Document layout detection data
---+---

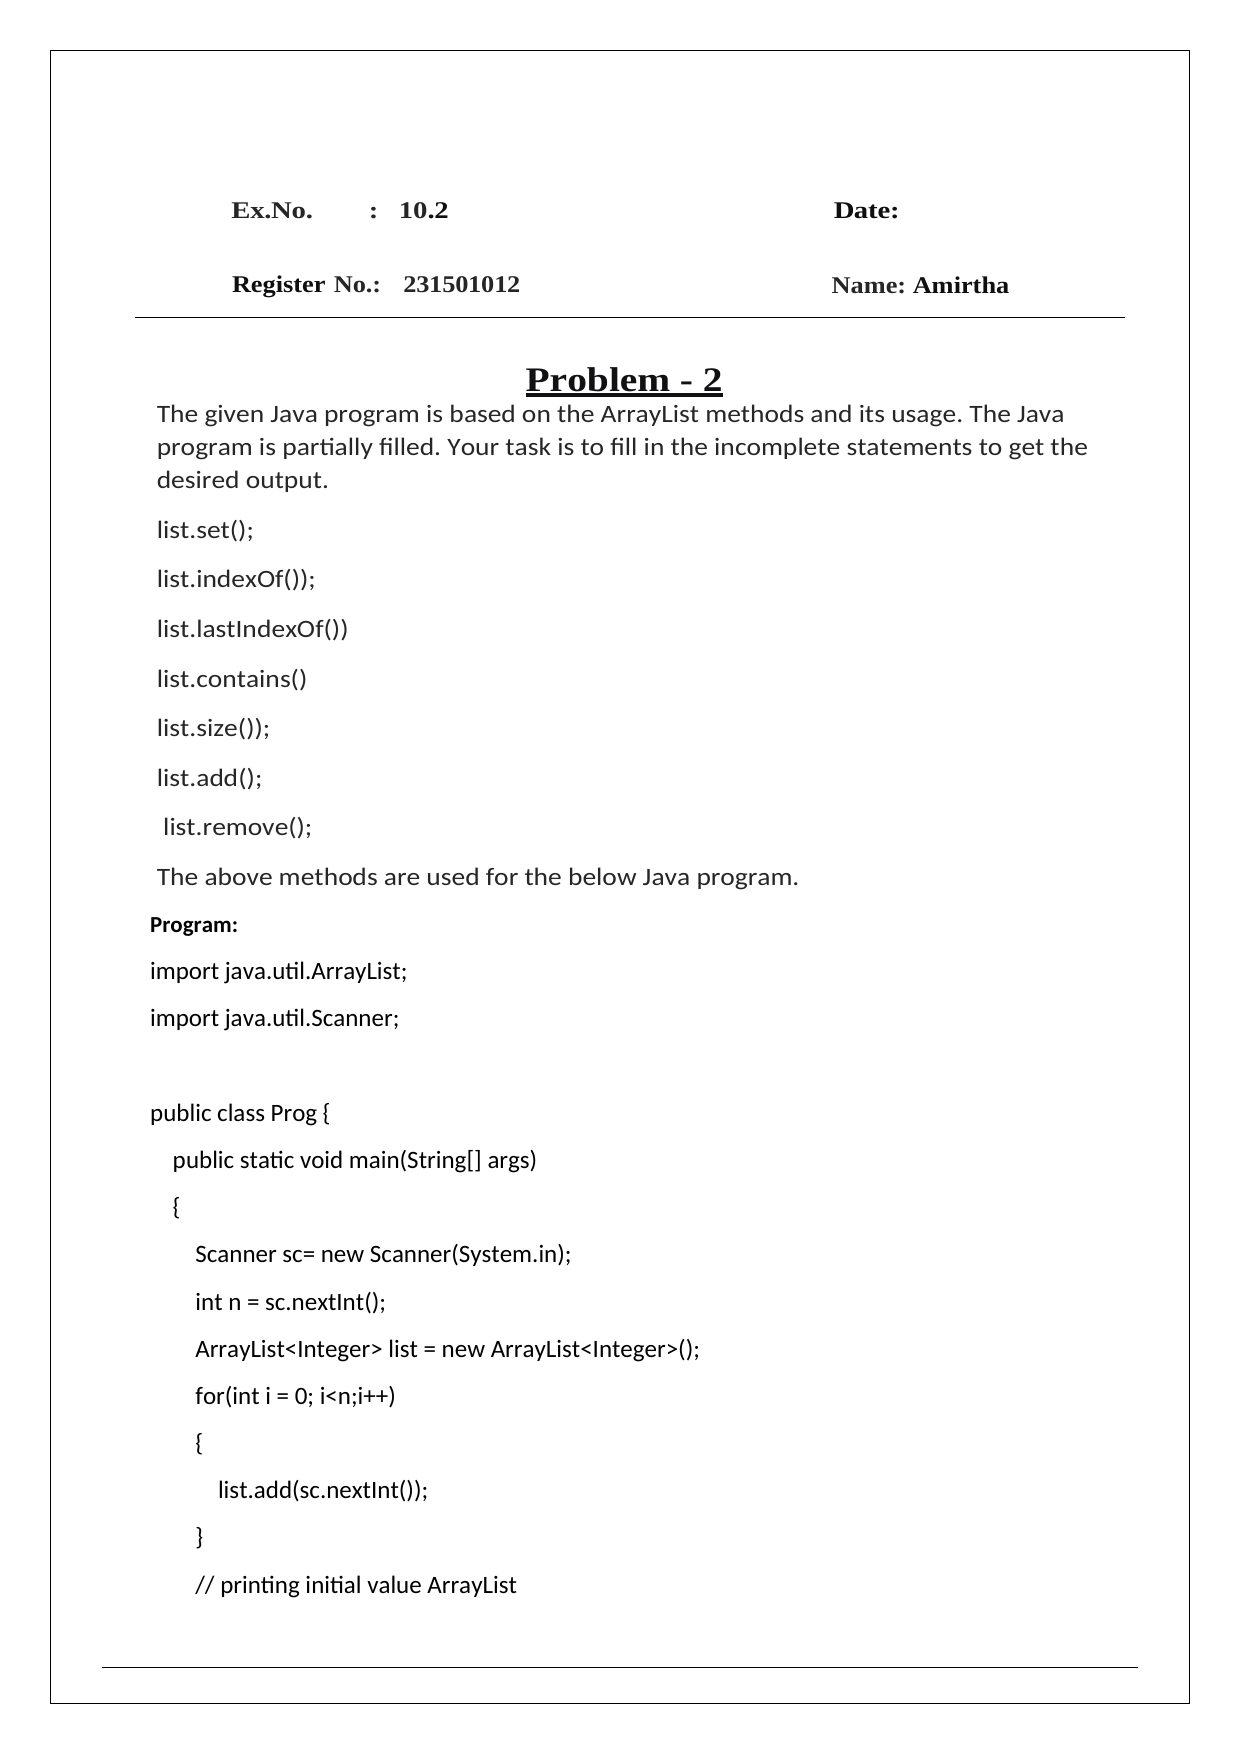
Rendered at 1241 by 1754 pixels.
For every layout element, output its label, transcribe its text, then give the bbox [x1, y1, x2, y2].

text list.add(sc.nextInt()); [150, 1474, 1090, 1505]
text Scanner sc= new Scanner(System.in); [150, 1238, 1090, 1269]
text ArrayList<Integer> list = new ArrayList<Integer>(); [150, 1333, 1090, 1363]
text Register No.: 231501012 Name: Amirtha [232, 271, 1090, 299]
subtitle Problem - 2 [158, 359, 1090, 398]
text // printing initial value ArrayList [150, 1569, 1090, 1599]
text { [150, 1191, 1090, 1222]
text list.set(); [157, 514, 1090, 544]
text import java.util.ArrayList; [150, 955, 1090, 986]
text public class Prog { [150, 1097, 1090, 1127]
text list.add(); [157, 762, 1090, 792]
text The above methods are used for the below Java program. [157, 861, 1090, 892]
text list.remove(); [157, 811, 1090, 842]
text list.indexOf()); [157, 563, 1090, 594]
text import java.util.Scanner; [150, 1002, 1090, 1033]
text list.contains() [157, 663, 1090, 693]
text list.size()); [157, 712, 1090, 743]
text Ex.No. : 10.2 Date: [231, 196, 1090, 224]
text int n = sc.nextInt(); [150, 1286, 1090, 1316]
text } [150, 1522, 1090, 1552]
text for(int i = 0; i<n;i++) [150, 1380, 1090, 1411]
text The given Java program is based on the ArrayList methods and its usage. The Java program is partially filled. Your task is to fill in the incomplete statements to get the desired output. [157, 398, 1090, 495]
text public static void main(String[] args) [150, 1144, 1090, 1174]
text Program: [150, 911, 1090, 939]
text list.lastIndexOf()) [157, 613, 1090, 644]
text { [150, 1427, 1090, 1458]
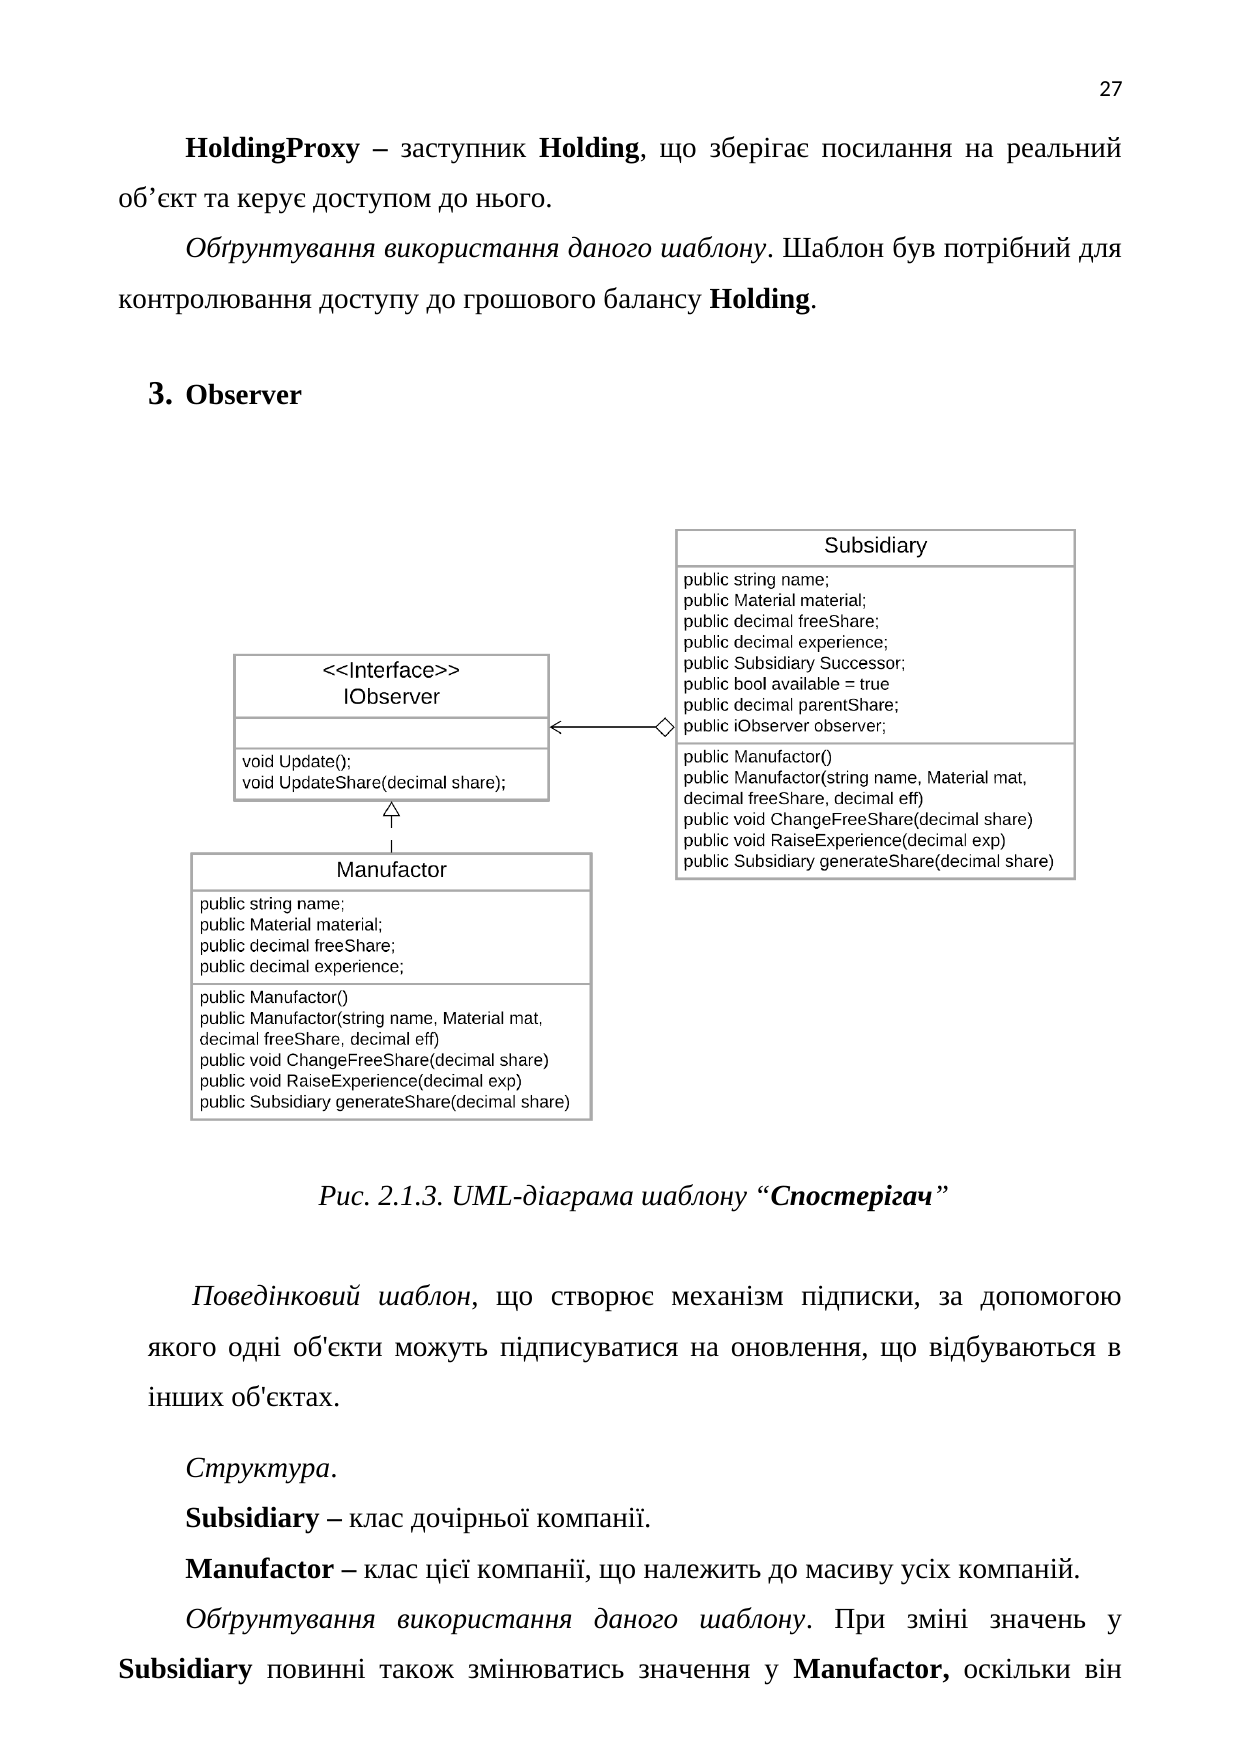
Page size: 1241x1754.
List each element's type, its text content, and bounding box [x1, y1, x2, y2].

text Структура. [118, 1450, 1122, 1484]
text HoldingProxy – заступник Holding, що зберігає посилання на реальний об’єкт та керує доступом до нього. [118, 130, 1122, 214]
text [118, 1601, 1122, 1685]
text Обґрунтування використання даного шаблону. Шаблон був потрібний для контролювання доступу до грошового балансу Holding. [118, 231, 1122, 314]
picture [96, 430, 1099, 1144]
text Рис. 2.1.3. UML-діаграма шаблону “Спостерігач” [148, 1178, 1122, 1211]
text Поведінковий шаблон, що створює механізм підписки, за допомогою якого одні об'єкти можуть підписуватися на оновлення, що відбуваються в інших об'єктах. [148, 1278, 1122, 1413]
text Manufactor – клас цієї компанії, що належить до масиву усіх компаній. [118, 1551, 1122, 1584]
list Observer [148, 373, 1122, 411]
text Subsidiary – клас дочірньої компанії. [118, 1501, 1122, 1534]
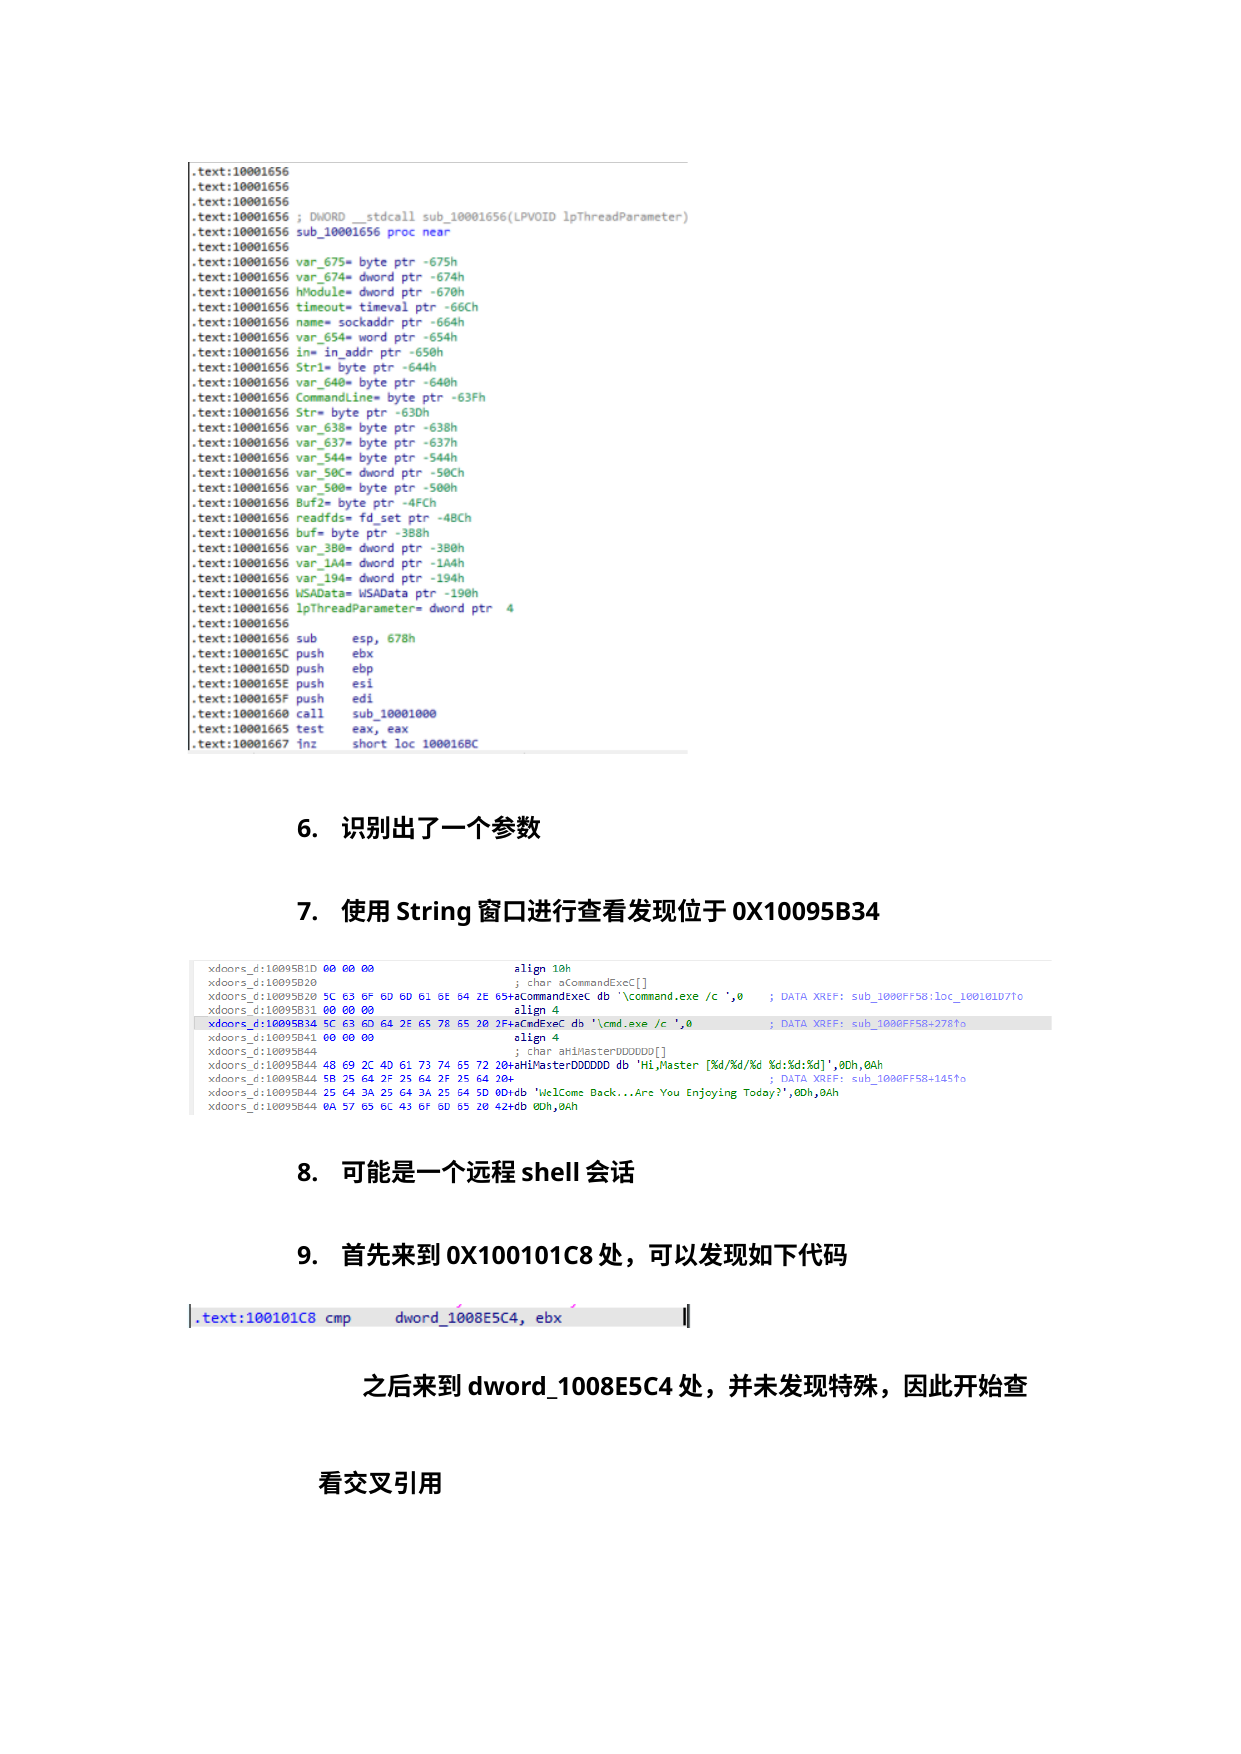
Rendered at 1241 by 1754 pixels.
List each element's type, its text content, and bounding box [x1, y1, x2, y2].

---+---

| PROMPT |
When you reach the line that contains "Page size: 1241x1754." in the records above, copy it and every line after it exactly through the last one, leaving out the pictures.

| TASK RESULT |
Page size: 1241x1754.
List each element's type, its text content, and bounding box [x1, y1, x2, y2].

text Структура. [118, 1450, 1122, 1484]
text HoldingProxy – заступник Holding, що зберігає посилання на реальний об’єкт та керує доступом до нього. [118, 130, 1122, 214]
text [118, 1601, 1122, 1685]
text Обґрунтування використання даного шаблону. Шаблон був потрібний для контролювання доступу до грошового балансу Holding. [118, 231, 1122, 314]
picture [96, 430, 1099, 1144]
text Рис. 2.1.3. UML-діаграма шаблону “Спостерігач” [148, 1178, 1122, 1211]
text Поведінковий шаблон, що створює механізм підписки, за допомогою якого одні об'єкти можуть підписуватися на оновлення, що відбуваються в інших об'єктах. [148, 1278, 1122, 1413]
text Manufactor – клас цієї компанії, що належить до масиву усіх компаній. [118, 1551, 1122, 1584]
list Observer [148, 373, 1122, 411]
text Subsidiary – клас дочірньої компанії. [118, 1501, 1122, 1534]
Rendered at 1241 by 1754 pixels.
List each element's type, its text content, and bounding box [x1, y1, x2, y2].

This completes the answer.